[Saved entries]
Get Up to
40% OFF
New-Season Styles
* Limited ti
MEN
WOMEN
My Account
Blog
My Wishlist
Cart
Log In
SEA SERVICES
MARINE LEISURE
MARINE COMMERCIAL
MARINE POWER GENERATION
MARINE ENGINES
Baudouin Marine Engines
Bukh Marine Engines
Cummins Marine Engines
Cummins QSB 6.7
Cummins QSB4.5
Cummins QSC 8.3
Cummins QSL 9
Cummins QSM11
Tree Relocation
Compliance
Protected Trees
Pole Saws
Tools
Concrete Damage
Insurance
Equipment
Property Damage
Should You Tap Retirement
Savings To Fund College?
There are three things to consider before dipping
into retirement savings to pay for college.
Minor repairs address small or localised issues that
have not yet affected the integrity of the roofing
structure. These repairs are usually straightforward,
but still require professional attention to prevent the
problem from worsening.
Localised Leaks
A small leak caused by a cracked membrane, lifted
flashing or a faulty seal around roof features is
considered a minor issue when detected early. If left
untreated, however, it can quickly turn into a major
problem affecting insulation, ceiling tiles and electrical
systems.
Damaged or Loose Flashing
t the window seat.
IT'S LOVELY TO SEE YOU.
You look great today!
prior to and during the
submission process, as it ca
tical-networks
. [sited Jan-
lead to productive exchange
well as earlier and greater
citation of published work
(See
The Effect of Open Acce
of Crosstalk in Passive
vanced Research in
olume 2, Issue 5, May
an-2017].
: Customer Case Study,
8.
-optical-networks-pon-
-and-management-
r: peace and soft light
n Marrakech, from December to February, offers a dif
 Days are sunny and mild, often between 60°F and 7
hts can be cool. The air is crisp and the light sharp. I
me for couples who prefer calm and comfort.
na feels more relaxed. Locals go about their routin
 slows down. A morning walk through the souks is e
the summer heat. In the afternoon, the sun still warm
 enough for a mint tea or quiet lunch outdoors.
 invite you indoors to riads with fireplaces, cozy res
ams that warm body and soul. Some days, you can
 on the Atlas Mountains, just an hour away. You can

--- What you have to do ---
Count the lines in the records that contain the string "light". Reply with the number alone.

--- Answer ---
2